Since 1987 he has been engaged in the research and development of digital signal processing VLSI design.



Anthony Vetro (S'92-M'96-SM'04) received the B.S., M.S. and Ph.D. degrees in Electrical Engineering from Polytechnic University, Brooklyn, NY. He joined Mitsubishi Electric Research Labs, Cambridge, MA, in 1996, where he is currently a Group Manager responsible for multimedia technology. He has published more than 130 papers and has been an active member of the MPEG and JVT standardization. Dr.

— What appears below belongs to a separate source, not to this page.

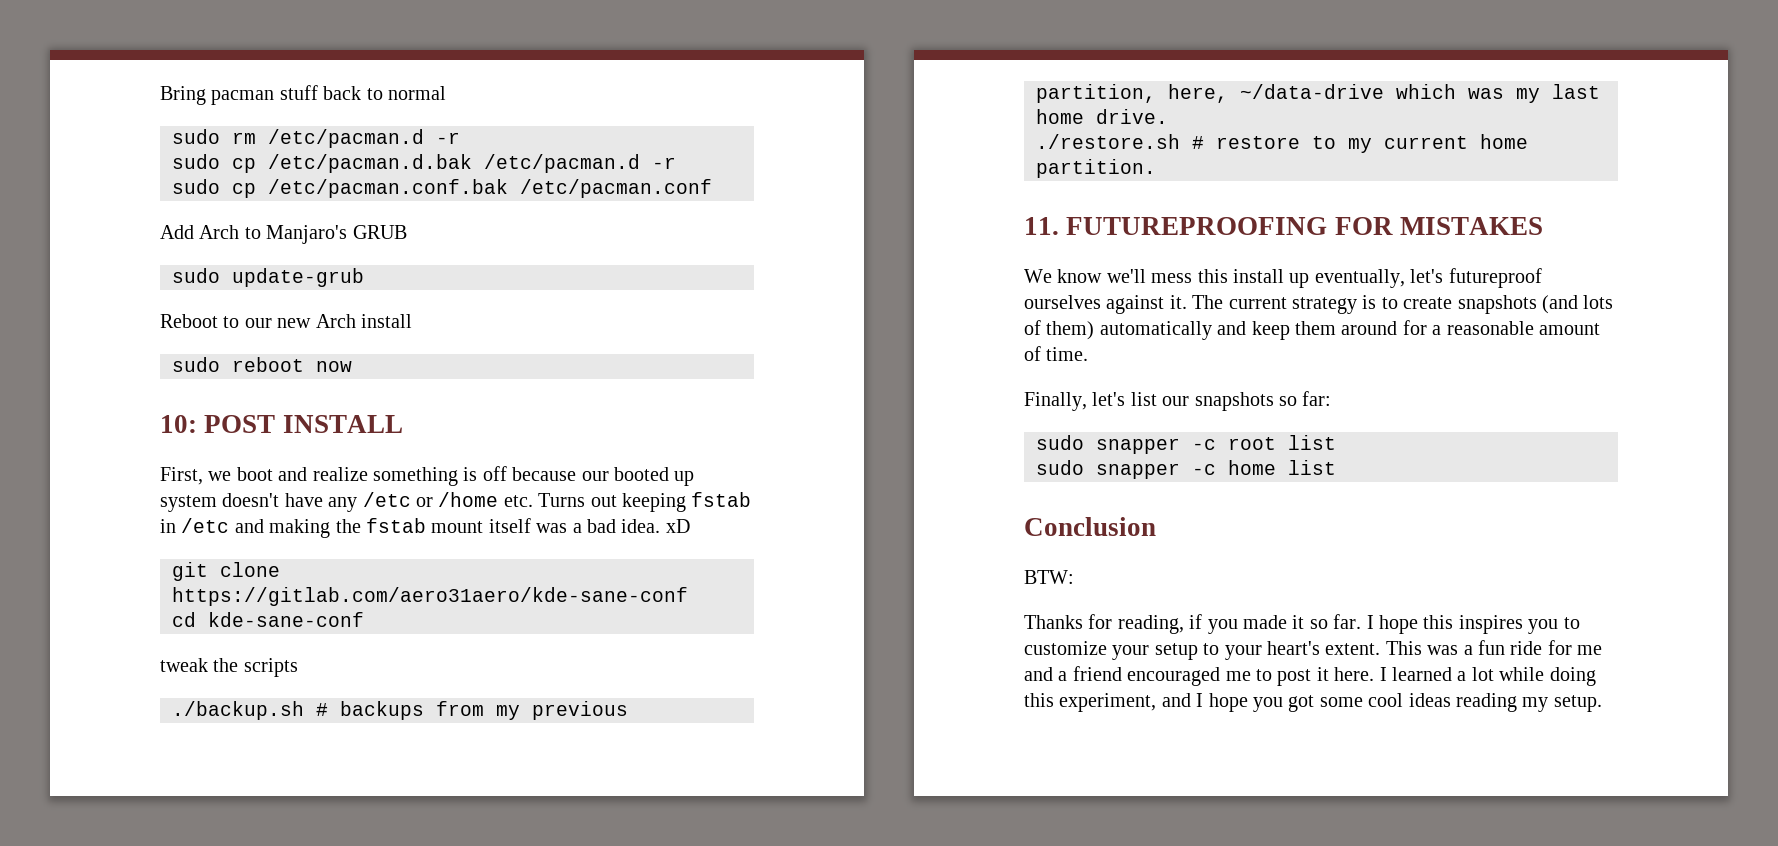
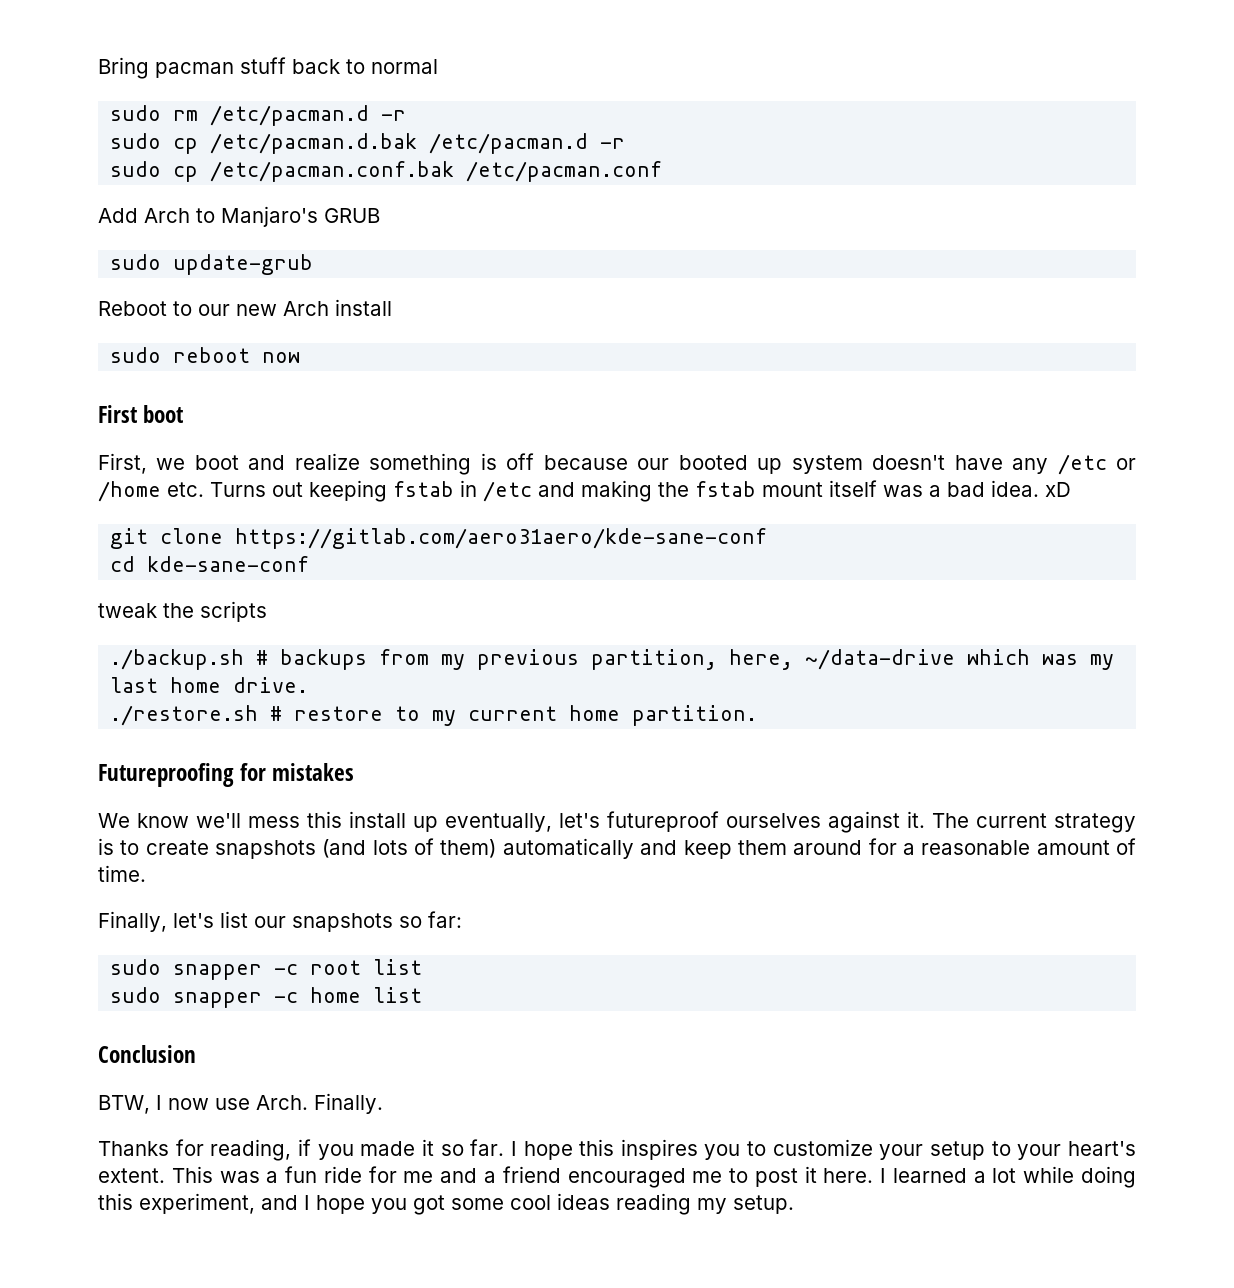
[160,415,403,433] 10: POST INSTALL -> [98,405,184,423] First boot
[1024,217,1543,235] 11. FUTUREPROOFING FOR MISTAKES -> [98,763,355,787] Futureproofing for mistakes
[1024,570,1074,584] BTW: -> [98,1093,383,1114] BTW, I now use Arch. Finally.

Vetro serves on the program committee for various conferences and has held several editorial positions. He is currently Chair of the Technical Committee on Multimedia Signal Processing of the IEEE Signal Processing Society, he served as Conference Chair for ICCE 2006, and served as a member of the Publications Committee of the IEEE TRANSACTIONS ON CONSUMER ELECTRONICS. Dr. Vetro has also received several awards for his work on transcoding, including the 2003 IEEE Circuits and Systems CSVT Transactions Best Paper Award and the 2002 Chester Sall Award. He is a Senior Member of the IEEE.